FSL3-EcoAcousticAlarmDetection is a few-shot learning model designed to classify ecological audio recordings into three categories: alarm, non-alarm, and background. The model begins by converting MP3 or WAV files into Mel spectrograms and, for each episode, splits the data into a support set (5 samples per class), a query set (6 samples per class), and a test set (30 samples per class), generating 100 training episodes via an episodic batch sampler. A CNN encoder (trained with the Adam optimizer and cross-entropy loss) with four convolutional blocks extracts spectrogram embeddings, followed by an adaptive pooling layer that compresses the frequency dimension into four representative bins while preserving the temporal resolution. This is then passed into an RNN module (GRU by default) in a bidirectional configuration to capture temporal dynamic and sequences in bird calls. A multi-head attention mechanism (with four attention heads) highlights the most informative time steps, and the resulting context vector is passed through a linear projection and a learnable normalization layer, to center feature embeddings during training. The model uses a Prototypical Network for classification, computing class prototypes from the support set and comparing them to query embeddings using cosine similarity. Temperature scaling with linear decay (10.0 -> 3.0) is applied to sharpen the softmax distribution, and the final classification is based on log-probabilities derived from cosine distances.
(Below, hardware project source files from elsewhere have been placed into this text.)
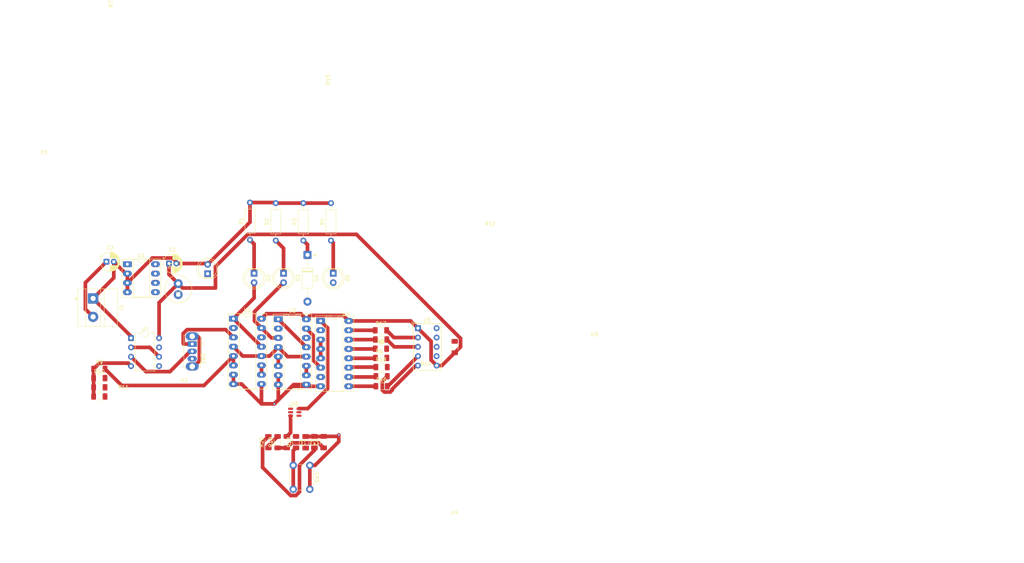
<source format=kicad_pcb>
(kicad_pcb
	(version 20241229)
	(generator "pcbnew")
	(generator_version "9.0")
	(general
		(thickness 1.6)
		(legacy_teardrops no)
	)
	(paper "A4")
	(layers
		(0 "F.Cu" signal)
		(2 "B.Cu" signal)
		(9 "F.Adhes" user "F.Adhesive")
		(11 "B.Adhes" user "B.Adhesive")
		(13 "F.Paste" user)
		(15 "B.Paste" user)
		(5 "F.SilkS" user "F.Silkscreen")
		(7 "B.SilkS" user "B.Silkscreen")
		(1 "F.Mask" user)
		(3 "B.Mask" user)
		(17 "Dwgs.User" user "User.Drawings")
		(19 "Cmts.User" user "User.Comments")
		(21 "Eco1.User" user "User.Eco1")
		(23 "Eco2.User" user "User.Eco2")
		(25 "Edge.Cuts" user)
		(27 "Margin" user)
		(31 "F.CrtYd" user "F.Courtyard")
		(29 "B.CrtYd" user "B.Courtyard")
		(35 "F.Fab" user)
		(33 "B.Fab" user)
		(39 "User.1" user)
		(41 "User.2" user)
		(43 "User.3" user)
		(45 "User.4" user)
	)
	(setup
		(pad_to_mask_clearance 0)
		(allow_soldermask_bridges_in_footprints no)
		(tenting front back)
		(pcbplotparams
			(layerselection 0x00000000_00000000_55555555_5755f5ff)
			(plot_on_all_layers_selection 0x00000000_00000000_00000000_00000000)
			(disableapertmacros no)
			(usegerberextensions no)
			(usegerberattributes yes)
			(usegerberadvancedattributes yes)
			(creategerberjobfile yes)
			(dashed_line_dash_ratio 12.000000)
			(dashed_line_gap_ratio 3.000000)
			(svgprecision 4)
			(plotframeref no)
			(mode 1)
			(useauxorigin no)
			(hpglpennumber 1)
			(hpglpenspeed 20)
			(hpglpendiameter 15.000000)
			(pdf_front_fp_property_popups yes)
			(pdf_back_fp_property_popups yes)
			(pdf_metadata yes)
			(pdf_single_document no)
			(dxfpolygonmode yes)
			(dxfimperialunits yes)
			(dxfusepcbnewfont yes)
			(psnegative no)
			(psa4output no)
			(plot_black_and_white yes)
			(sketchpadsonfab no)
			(plotpadnumbers no)
			(hidednponfab no)
			(sketchdnponfab yes)
			(crossoutdnponfab yes)
			(subtractmaskfromsilk no)
			(outputformat 1)
			(mirror no)
			(drillshape 1)
			(scaleselection 1)
			(outputdirectory "")
		)
	)
	(net 0 "")
	(net 1 "VDD")
	(net 2 "GND")
	(net 3 "Net-(D2-K)")
	(net 4 "Net-(D3-K)")
	(net 5 "Net-(D4-K)")
	(net 6 "Net-(D5-K)")
	(net 7 "Net-(U7-DIS)")
	(net 8 "Net-(U7-THR)")
	(net 9 "+5V")
	(net 10 "Net-(U4-g)")
	(net 11 "Net-(U5-G)")
	(net 12 "Net-(U5-F)")
	(net 13 "Net-(U4-f)")
	(net 14 "Clock")
	(net 15 "Net-(U4-e)")
	(net 16 "Net-(U5-E)")
	(net 17 "Net-(U4-BI)")
	(net 18 "Net-(U4-d)")
	(net 19 "Net-(U5-D)")
	(net 20 "Net-(SW2-A)")
	(net 21 "Net-(R13-Pad1)")
	(net 22 "Net-(U3B-J)")
	(net 23 "Net-(U3A-J)")
	(net 24 "Net-(U2B-J)")
	(net 25 "Net-(U2A-J)")
	(net 26 "Net-(U4-c)")
	(net 27 "Net-(U5-C)")
	(net 28 "Net-(U5-A)")
	(net 29 "Net-(U4-a)")
	(net 30 "Net-(U5-B)")
	(net 31 "Net-(U4-b)")
	(net 32 "Q3")
	(net 33 "Q1")
	(net 34 "Reset")
	(net 35 "unconnected-(U1-NC-Pad8)")
	(net 36 "Net-(D1-K)")
	(net 37 "unconnected-(U1-NC-Pad6)")
	(net 38 "unconnected-(U7-CV-Pad5)")
	(net 39 "555")
	(net 40 "unconnected-(U3A-~{Q}-Pad2)")
	(net 41 "Q2")
	(net 42 "unconnected-(U3B-~{Q}-Pad14)")
	(net 43 "Q0")
	(net 44 "unconnected-(U2A-~{Q}-Pad2)")
	(net 45 "unconnected-(U2B-~{Q}-Pad14)")
	(net 46 "unconnected-(U5-DP-Pad7)")
	(footprint "Package_DIP:DIP-16_W7.62mm_Socket_LongPads" (layer "F.Cu") (at 156.57 88.49))
	(footprint "Resistor_THT:R_Axial_DIN0207_L6.3mm_D2.5mm_P10.16mm_Horizontal" (layer "F.Cu") (at 170.88 67.08 90))
	(footprint "Diode_THT:D_DO-41_SOD81_P12.70mm_Horizontal" (layer "F.Cu") (at 164.5 71 -90))
	(footprint "Package_TO_SOT_SMD:SOT-23-6" (layer "F.Cu") (at 161.0525 113.78))
	(footprint "Inductor_THT:L_Radial_D7.2mm_P3.00mm_Murata_1700" (layer "F.Cu") (at 129.38 81.8 90))
	(footprint "LED_THT:LED_D5.0mm" (layer "F.Cu") (at 150 76 -90))
	(footprint "Resistor_SMD:R_1206_3216Metric_Pad1.30x1.75mm_HandSolder" (layer "F.Cu") (at 184.5 94))
	(footprint "Package_DIP:DIP-8_W7.62mm_Socket_LongPads" (layer "F.Cu") (at 115.57 73.53))
	(footprint "Resistor_THT:R_Axial_DIN0207_L6.3mm_D2.5mm_P10.16mm_Horizontal" (layer "F.Cu") (at 155.88 67.08 90))
	(footprint "Resistor_SMD:R_1206_3216Metric_Pad1.30x1.75mm_HandSolder" (layer "F.Cu") (at 184.625 101.5))
	(footprint "Resistor_SMD:R_1206_3216Metric_Pad1.30x1.75mm_HandSolder" (layer "F.Cu") (at 107.95 104.5))
	(footprint "Package_DIP:DIP-16_W7.62mm_Socket_LongPads" (layer "F.Cu") (at 168.07 88.95))
	(footprint "Resistor_SMD:R_1206_3216Metric_Pad1.30x1.75mm_HandSolder" (layer "F.Cu") (at 107.95 109.5))
	(footprint "Resistor_SMD:R_1206_3216Metric_Pad1.30x1.75mm_HandSolder" (layer "F.Cu") (at 184.5 99))
	(footprint "Resistor_SMD:R_1206_3216Metric_Pad1.30x1.75mm_HandSolder" (layer "F.Cu") (at 107.95 107))
	(footprint "Resistor_SMD:R_1206_3216Metric_Pad1.30x1.75mm_HandSolder" (layer "F.Cu") (at 161.38 121.9025 90))
	(footprint "LED_THT:LED_D5.0mm" (layer "F.Cu") (at 137.38 76.115 90))
	(footprint "Capacitor_SMD:C_1206_3216Metric_Pad1.33x1.80mm_HandSolder" (layer "F.Cu") (at 166.38 121.9025 90))
	(footprint "Capacitor_SMD:C_1206_3216Metric_Pad1.33x1.80mm_HandSolder" (layer "F.Cu") (at 164 121.9375 -90))
	(footprint "LED_THT:LED_D5.0mm" (layer "F.Cu") (at 158 76 -90))
	(footprint "MountingHole:MountingHole_5.5mm" (layer "F.Cu") (at 93 49.5))
	(footprint "Resistor_THT:R_Axial_DIN0207_L6.3mm_D2.5mm_P10.16mm_Horizontal" (layer "F.Cu") (at 163.38 67.08 90))
	(footprint "Capacitor_SMD:C_1206_3216Metric_Pad1.33x1.80mm_HandSolder" (layer "F.Cu") (at 168.88 121.9025 90))
	(footprint "Resistor_SMD:R_1206_3216Metric_Pad1.30x1.75mm_HandSolder" (layer "F.Cu") (at 158.88 121.915 90))
	(footprint "Button_Switch_THT:SW_PUSH_6mm_H4.3mm" (layer "F.Cu") (at 165.13 128.215 -90))
	(footprint "Resistor_SMD:R_1206_3216Metric_Pad1.30x1.75mm_HandSolder" (layer "F.Cu") (at 184.45 96.5))
	(footprint "Resistor_SMD:R_1206_3216Metric_Pad1.30x1.75mm_HandSolder" (layer "F.Cu") (at 184.45 91.5))
	(footprint "TerminalBlock_MetzConnect:TerminalBlock_MetzConnect_Type011_RT05502HBLC_1x02_P5.00mm_Horizontal" (layer "F.Cu") (at 106.2625 82.84 -90))
	(footprint "LED_THT:LED_D5.0mm" (layer "F.Cu") (at 171.5 76 -90))
	(footprint "Display_7Segment:HDSP-7401" (layer "F.Cu") (at 194.5 90.92))
	(footprint "Resistor_SMD:R_1206_3216Metric_Pad1.30x1.75mm_HandSolder" (layer "F.Cu") (at 153.88 121.915 90))
	(footprint "Package_DIP:DIP-8_W7.62mm" (layer "F.Cu") (at 116.57 93.61))
	(footprint "Button_Switch_THT:SW_Slide_SPDT_Straight_CK_OS102011MS2Q" (layer "F.Cu") (at 133.19 95.23 -90))
	(footprint "Capacitor_THT:CP_Radial_D5.0mm_P2.00mm" (layer "F.Cu") (at 109.88 72.84))
	(footprint "MountingHole:MountingHole_5.5mm" (layer "F.Cu") (at 204.5 49.5))
	(footprint "Package_DIP:DIP-16_W7.62mm_Socket_LongPads" (layer "F.Cu") (at 144.38 88.34))
	(footprint "MountingHole:MountingHole_5.5mm" (layer "F.Cu") (at 93 147.5))
	(footprint "Resistor_SMD:R_1206_3216Metric_Pad1.30x1.75mm_HandSolder"
		(layer "F.Cu")
		(uuid "d11dfcea-324c-49c4-94ba-97efccda8a57")
		(at 107.95 102)
		(descr "Resistor SMD 1206 (3216 Metric), square (rectangular) end terminal, IPC-7351 nominal with elongated pad for handsoldering. (Body size source: IPC-SM-782 page 72, https://www.pcb-3d.com/wordpress/wp-content/uploads/ipc-sm-782a_amendment_1_and_2.pdf), generated with kicad-footprint-generator")
		(tags "resistor handsolder")
		(property "Reference" "R9"
			(at 0 -1.83 0)
			(layer "F.SilkS")
			(uuid "ccf49409-7ca6-4614-bfca-95b110a6d2db")
			(effects
				(font
					(size 1 1)
					(thickness 0.15)
				)
			)
		)
		(property "Value" "10k"
			(at 0 1.83 0)
			(layer "F.Fab")
			(uuid "756e3863-48e1-48be-af45-1f173a78603a")
			(effects
... [75227 chars truncated]
</source>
The model achieves 93% accuracy on a test set of 30 samples per class, evaluated over 100 episodes.
Compared to FSL1, this model uses cosine distance rather than Euclidean distance to compare query embeddings with class prototypes, it maintains temporal structure by applying a pooling layer that compresses the frequency dimension into four representative bins while preserving the time axis—unlike FSL1, which flattens both dimensions. It also incorporates a multi-head attention mechanism with four attention heads to emphasize informative time steps, and employs temperature decay across episodes to sharpen the softmax distribution. Additionally, it removes relation-based predictions and introduces a learnable normalization layer to center feature embeddings during training.
Compared to FSL2, this model replaces the simplified attention mechanism—which uses a single linear layer with Tanh activation—with a multi-head attention module comprising four attention heads. It also includes learnable normalization for better feature centering, excluding relation-based predictions, and introduces temperature decay (10.0 -> 3.0) - unlike FSL2, which uses a fixed temperature value (10.0) for scaling softmax.